Update the listing below by changing every "common name" to "vernacular name" and leaving everything else as is. Omit the picture lines from your copy.

Raw records:
- - - - - - -
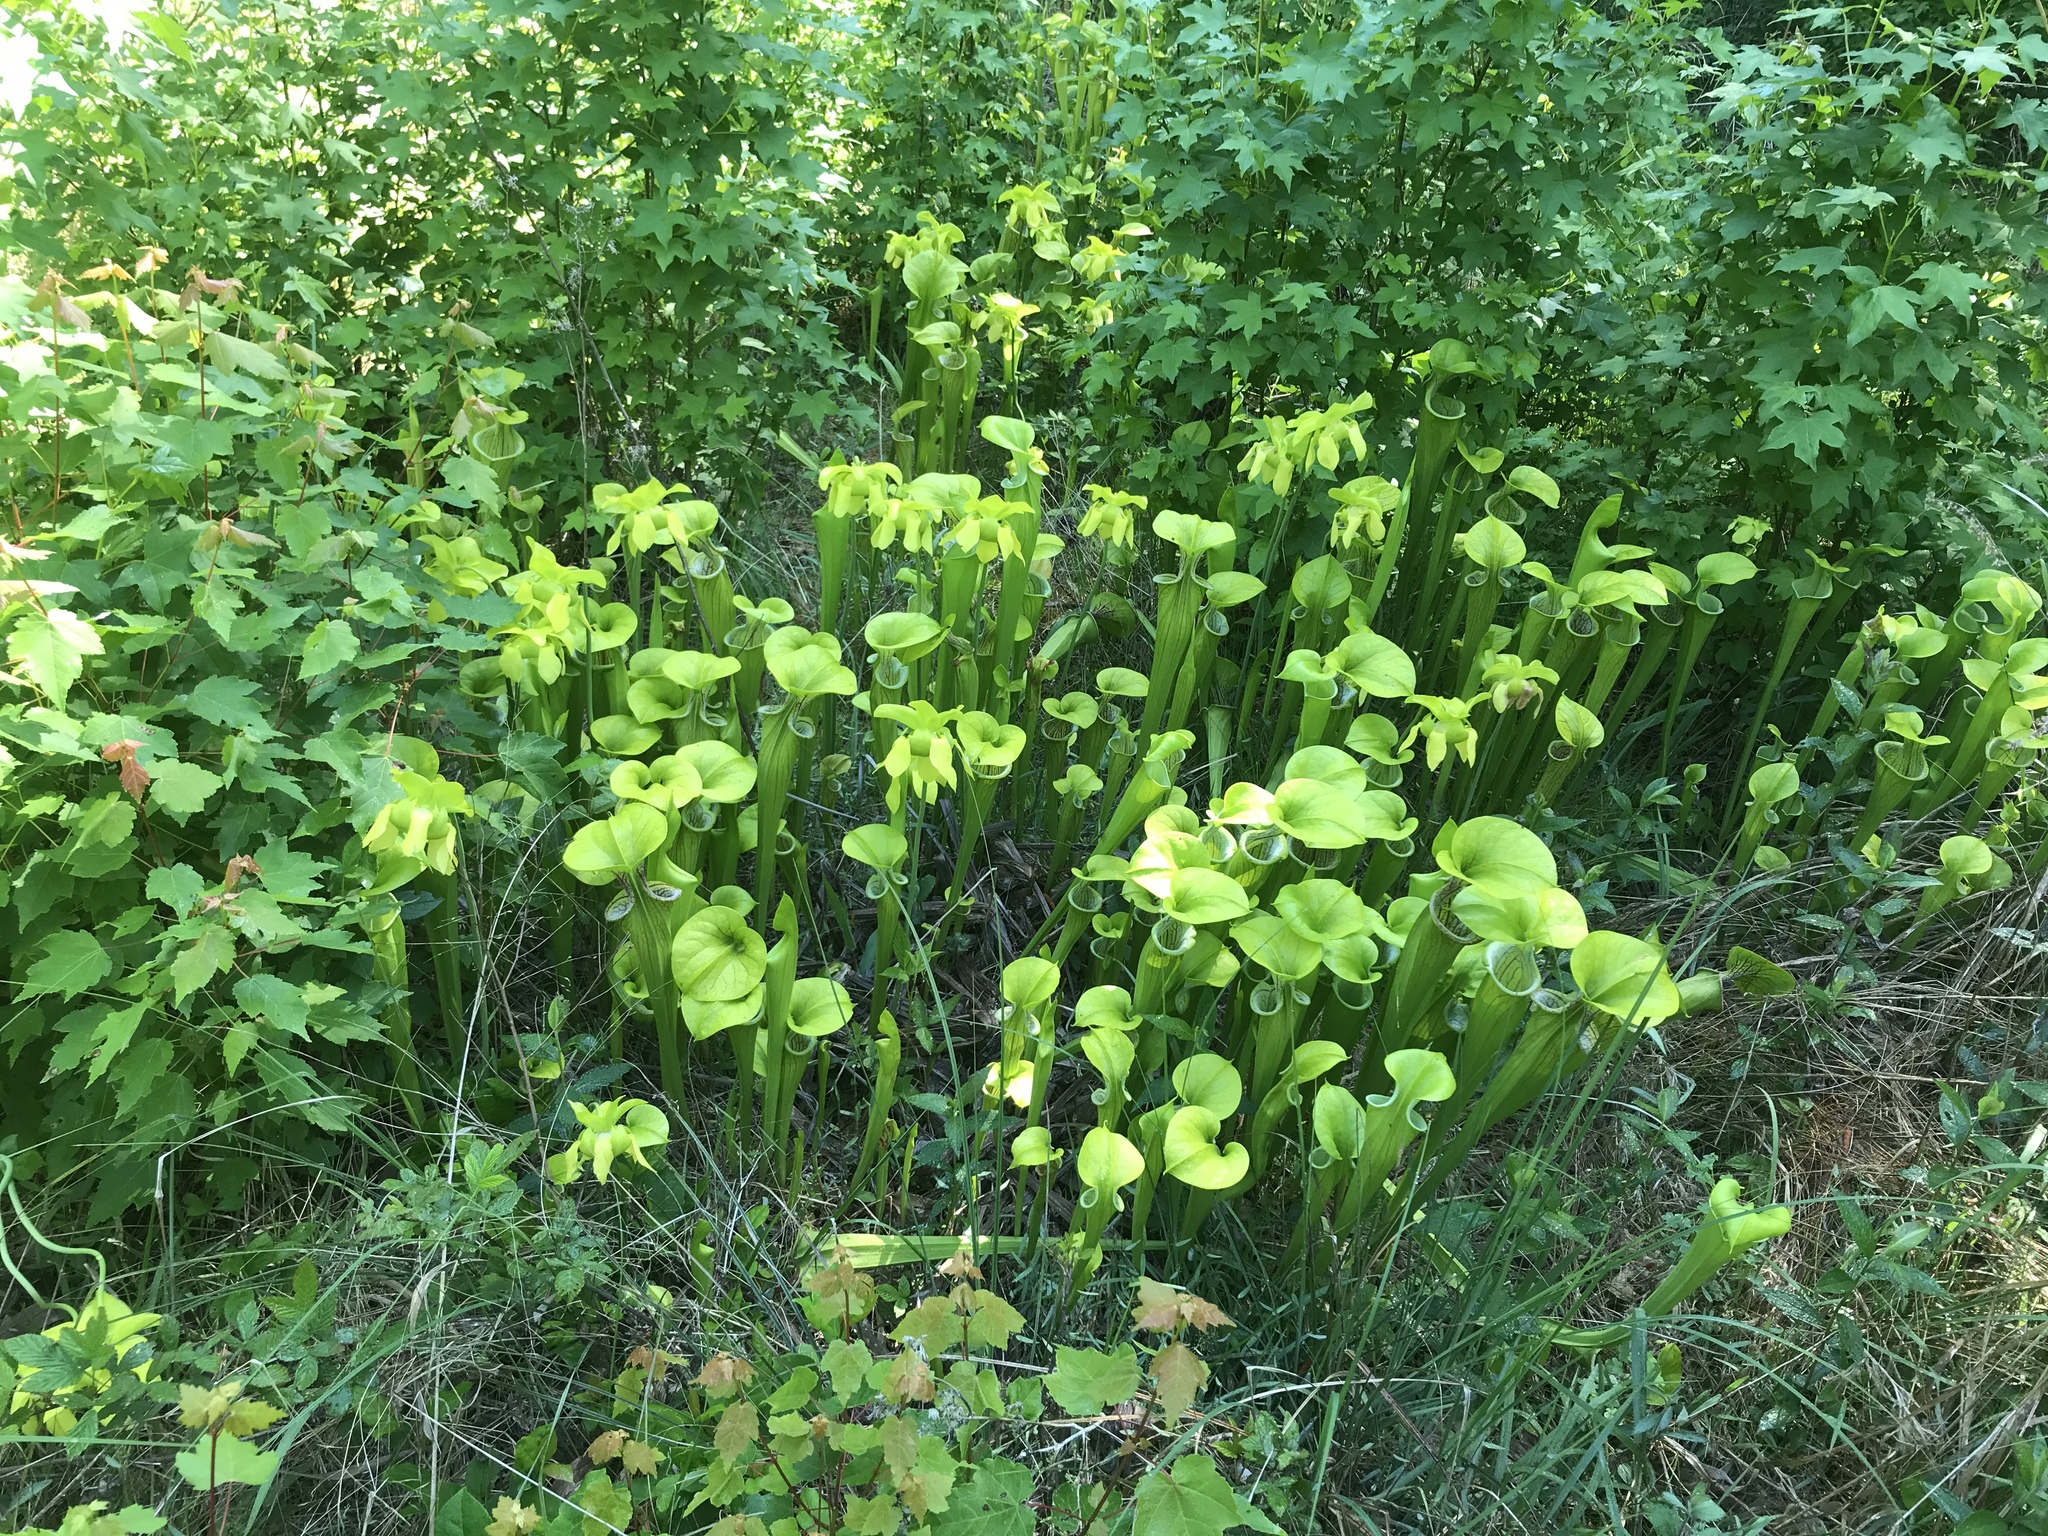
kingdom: Plantae
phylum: Tracheophyta
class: Magnoliopsida
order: Ericales
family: Sarraceniaceae
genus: Sarracenia
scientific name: Sarracenia oreophila
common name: Green pitcherplant
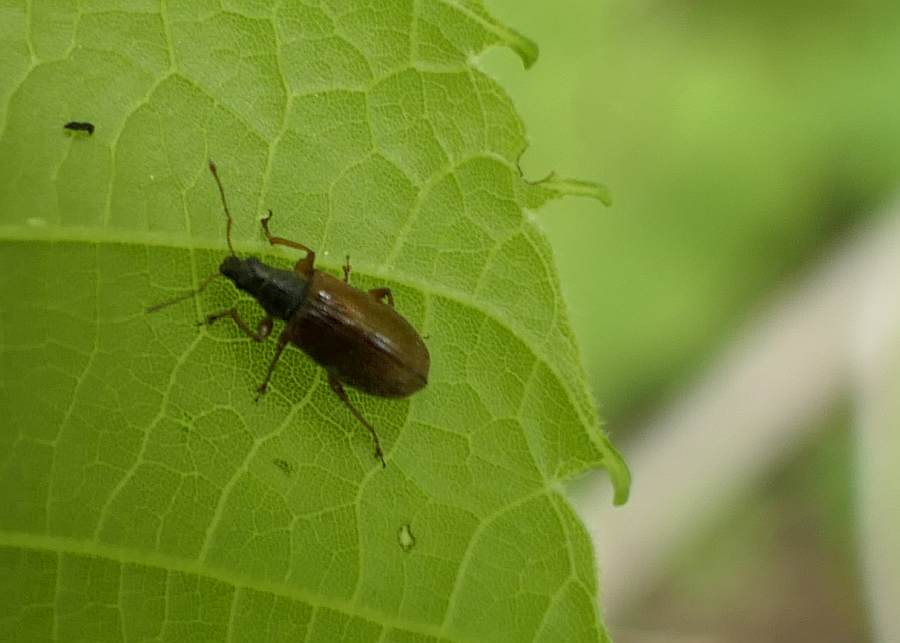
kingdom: Animalia
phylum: Arthropoda
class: Insecta
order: Coleoptera
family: Curculionidae
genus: Phyllobius
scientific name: Phyllobius oblongus
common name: Brown leaf weevil
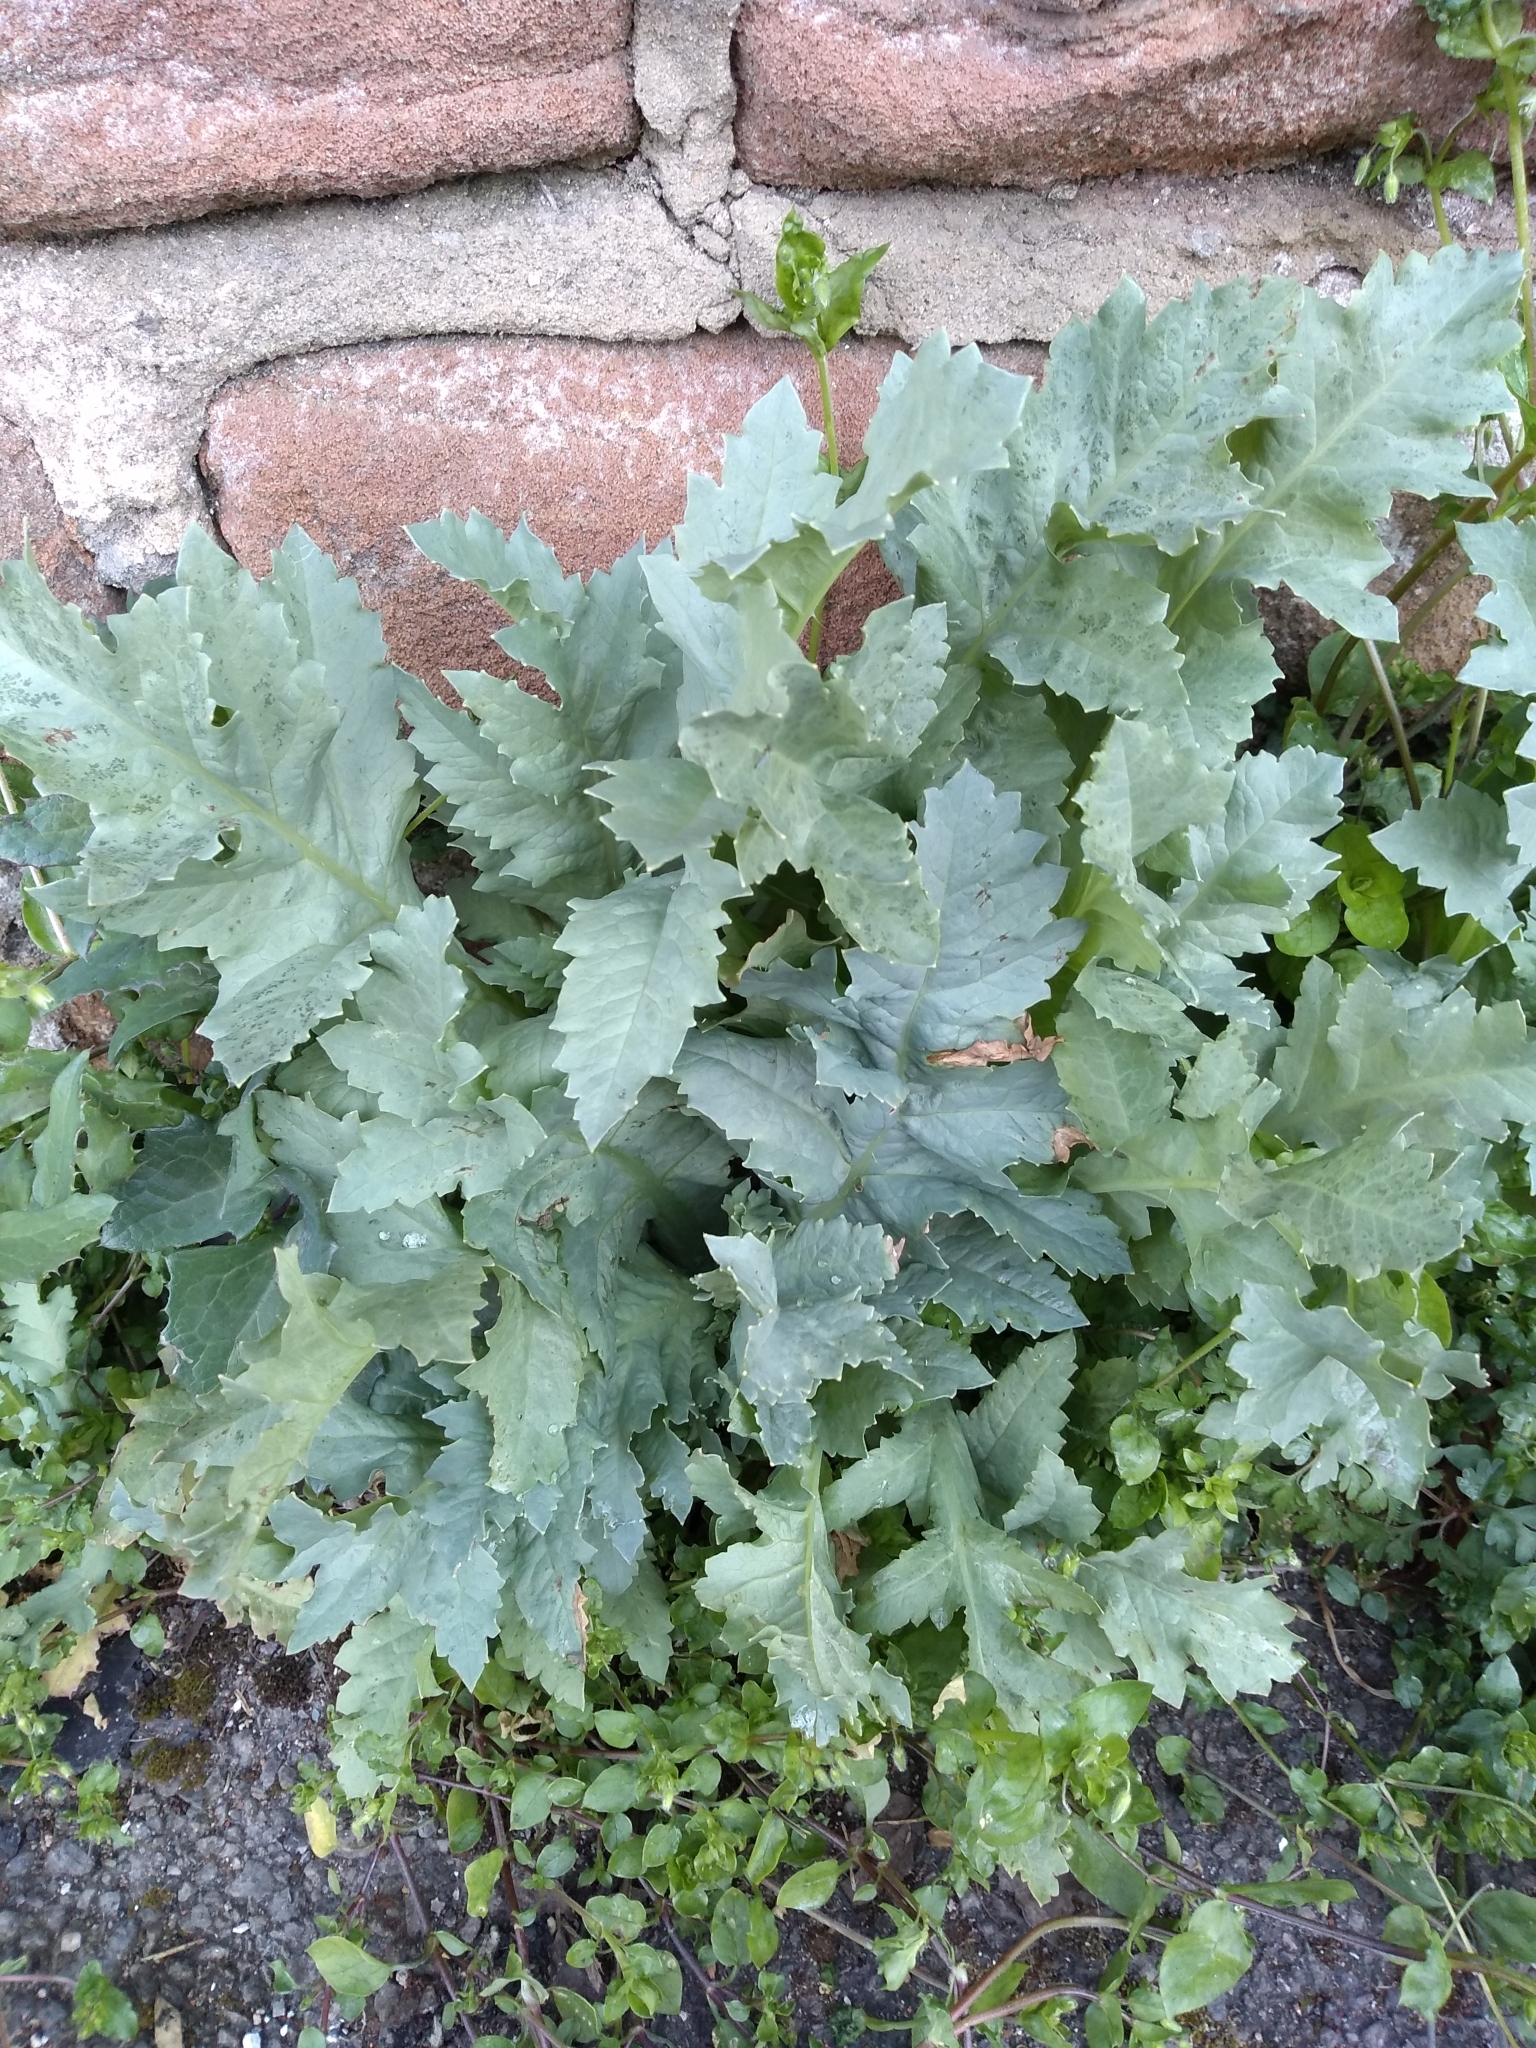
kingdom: Plantae
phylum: Tracheophyta
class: Magnoliopsida
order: Ranunculales
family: Papaveraceae
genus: Papaver
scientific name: Papaver somniferum
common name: Opium poppy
- - - - - - -
## ANSWER FOR THIS EXERCISE
kingdom: Plantae
phylum: Tracheophyta
class: Magnoliopsida
order: Ericales
family: Sarraceniaceae
genus: Sarracenia
scientific name: Sarracenia oreophila
vernacular name: Green pitcherplant
kingdom: Animalia
phylum: Arthropoda
class: Insecta
order: Coleoptera
family: Curculionidae
genus: Phyllobius
scientific name: Phyllobius oblongus
vernacular name: Brown leaf weevil
kingdom: Plantae
phylum: Tracheophyta
class: Magnoliopsida
order: Ranunculales
family: Papaveraceae
genus: Papaver
scientific name: Papaver somniferum
vernacular name: Opium poppy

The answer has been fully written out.